# [TEXTE RETENU]
>>>>

Je ne sais pas exactement comment cela s'est passé pour ton Loup, mais j'ai pu constater hélas les limites de la solidarité et du soi-disant esprit de corps.

Maintenant, à tort ou à raison, j'ai quand même tendance à défendre mes collègues contre vents et marées, c'était vraiment l'expression d'un découragement profond mais passager.

Axel a dit…

Merci pour le sourire "Ex-prof" (tiens, justement, le ex- ne convient pas du tout en ce qui te concerne : enseignante dans l'âme !)

Oh!91 a dit…

Je souscris à ce que dit Pakita : "C'est un métier fabuleux que la société d'aujourd'hui mène à sa dérive de toutes les manières possibles !
Un gâchis de plus... hélas."

<<<<

# [DONNÉES BRUTES]
>>>>

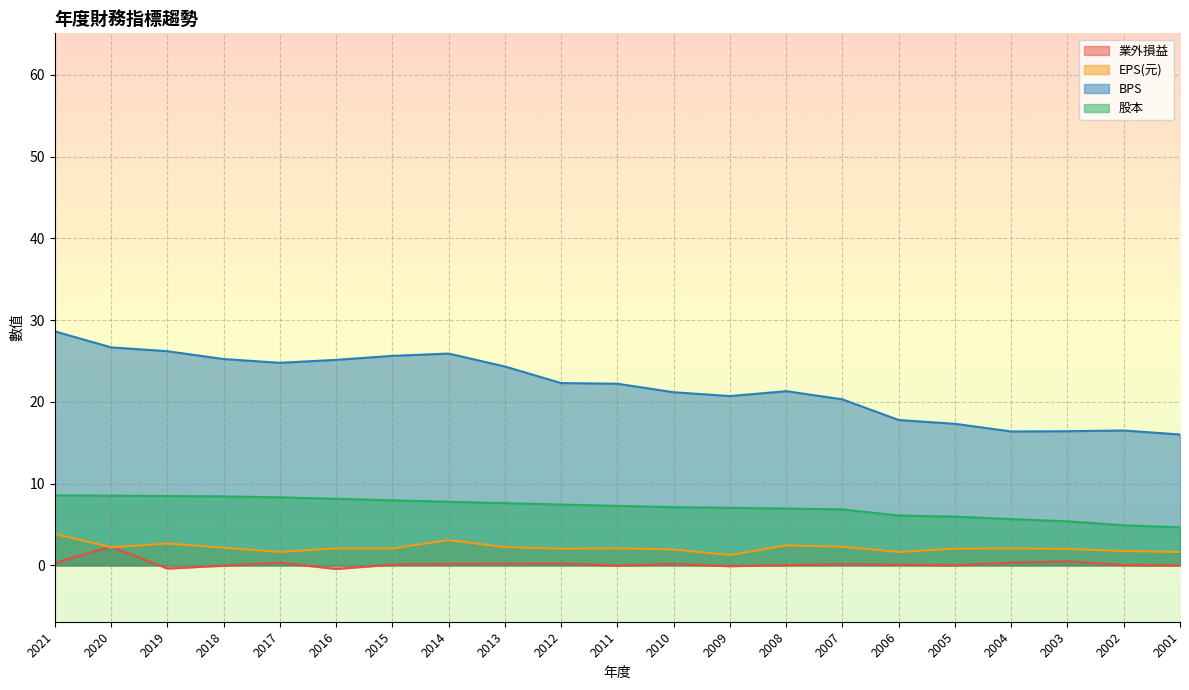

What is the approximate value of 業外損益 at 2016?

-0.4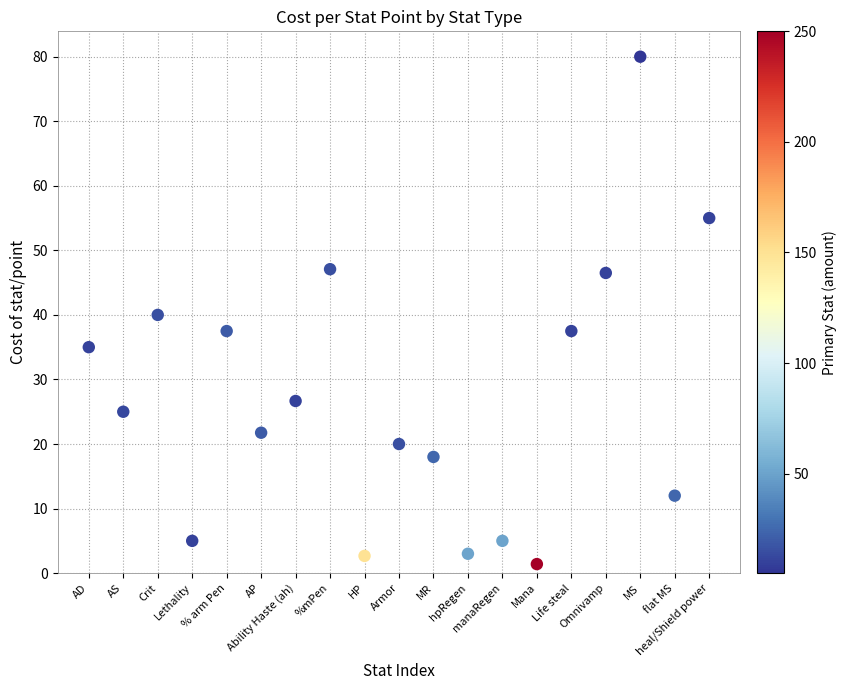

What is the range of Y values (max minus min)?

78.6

<<<<

# [SÉRIE D'EXERCICES]
A) Citez le texte retenu à partir des mots "Maintenant, à tort" jusqu'aux mots "dans l'âme !)" inclus.
B) Les affirmations suivantes sont-elles conformes au texte retenu ? Répondez par oui ou par non, en citant à chaque fois les mots du texte qui permettent de trancher.
(i) Axel estime que son interlocutrice est une enseignante dans l'âme.
(ii) L'auteur du premier message déclare avoir tendance à abandonner ses collègues.
(iii) Oh!91 se dit en désaccord avec Pakita.
C) D'après le texte retenu, comment le premier message qualifie-t-il le découragement qu'il exprimait ?

# [RÉPONSES AUX EXERCICES]
A)
Maintenant, à tort ou à raison, j'ai quand même tendance à défendre mes collègues contre vents et marées, c'était vraiment l'expression d'un découragement profond mais passager.

Axel a dit…

Merci pour le sourire "Ex-prof" (tiens, justement, le ex- ne convient pas du tout en ce qui te concerne : enseignante dans l'âme !)

B)
(i) Oui : « le ex- ne convient pas du tout en ce qui te concerne : enseignante dans l'âme ! »
(ii) Non : « j'ai quand même tendance à défendre mes collègues contre vents et marées »
(iii) Non : « Je souscris à ce que dit Pakita »

C) Il le qualifie de découragement profond mais passager.